La France a-t-elle demandé au Royaume-Uni de s’engager militairement au Sahel ?
Le Royaume-Uni est l’un des principaux partenaires militaires de la France. J’accompagnerai jeudi le président de la République à Sandhurst pour le sommet franco-britannique, c’est certainement un sujet que nous aborderons.
Avez-vous confirmation que le chef jihadiste Mokhtar Belmokhtar a bien été tué dans un raid de la France en Libye fin 2016 ?
Je n’ai pas de commentaires à faire sur ce sujet.
L’Egypte a-t-elle vocation à devenir un grand acheteur d’armes françaises, alors qu’il s’agit d’une dictature ?
L’Egypte, comme la France, a été sévèrement touchée par le terrorisme ces dernières années. Mais cet engagement contre le terrorisme ne doit pas se contenter d’être uniquement militaire. Il doit être mené dans le respect de l’Etat de droit, et le président de la République en a parlé au président Al-Sissi. Par ailleurs, la France exporte des armes en suivant des procédures rigoureuses, quels que soient les pays.
La France est aussi un fournisseur d’armes à l’Arabie Saoudite et aux Emirats qui bombardent au Yémen.

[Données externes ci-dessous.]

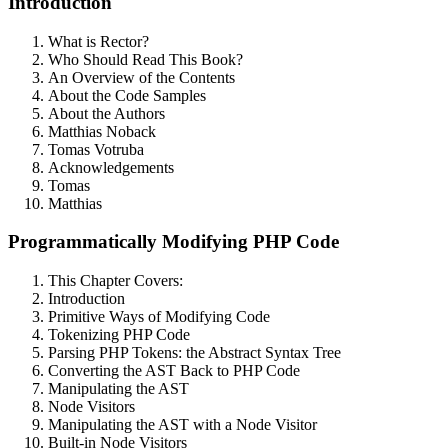
Introduction
What is Rector?
Who Should Read This Book?
An Overview of the Contents
About the Code Samples
About the Authors
Matthias Noback
Tomas Votruba
Acknowledgements
Tomas
Matthias
Programmatically Modifying PHP Code
This Chapter Covers:
Introduction
Primitive Ways of Modifying Code
Tokenizing PHP Code
Parsing PHP Tokens: the Abstract Syntax Tree
Converting the AST Back to PHP Code
Manipulating the AST
Node Visitors
Manipulating the AST with a Node Visitor
Built-in Node Visitors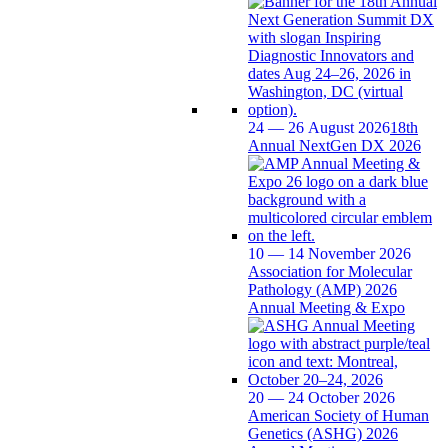
24 — 26 August 2026
18th
Annual NextGen DX 2026
10 — 14 November 2026
Association for Molecular
Pathology (AMP) 2026
Annual Meeting & Expo
20 — 24 October 2026
American Society of Human
Genetics (ASHG) 2026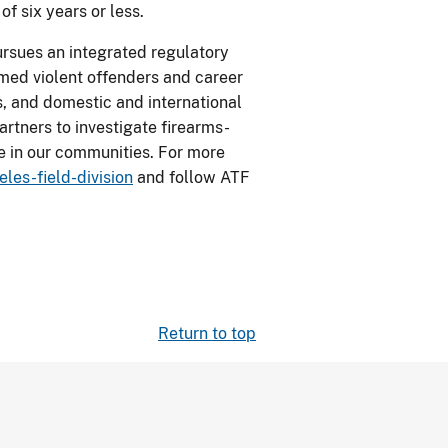
f six years or less.
ursues an integrated regulatory
rmed violent offenders and career
gs, and domestic and international
artners to investigate firearms-
e in our communities. For more
les-field-division
and follow ATF
Return to top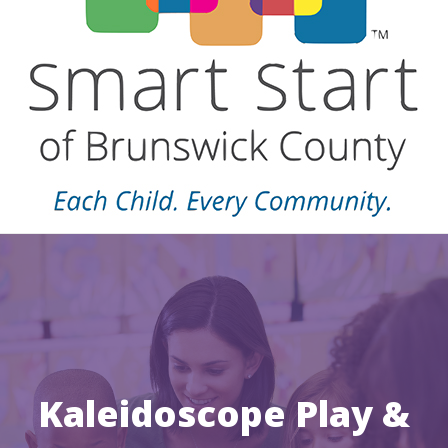
Kaleidoscope Play &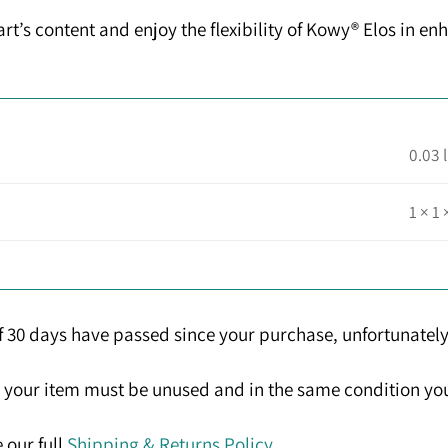
t’s content and enjoy the flexibility of Kowy® Elos in enh
0.03 
1 × 1 
If 30 days have passed since your purchase, unfortunately
n, your item must be unused and in the same condition you 
 our full
Shipping & Returns Policy
.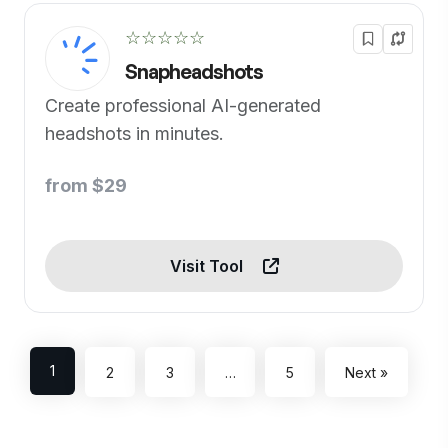
☆☆☆☆☆
Snapheadshots
Create professional AI-generated
headshots in minutes.
from $29
Visit Tool
1
2
3
…
5
Next »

Un conflit qui a fait 10 000 morts civils…
Je vous renvoie à ma réponse précédente. Par ailleurs, la France se mobilise pour tenter d’obtenir une solution à ce conflit, aujourd’hui dans l’impasse, qui se traduit par une situation humanitaire inacceptable. Nous plaidons auprès des Emirats et de l’Arabie Saoudite pour ouvrir un accès aux humanitaires.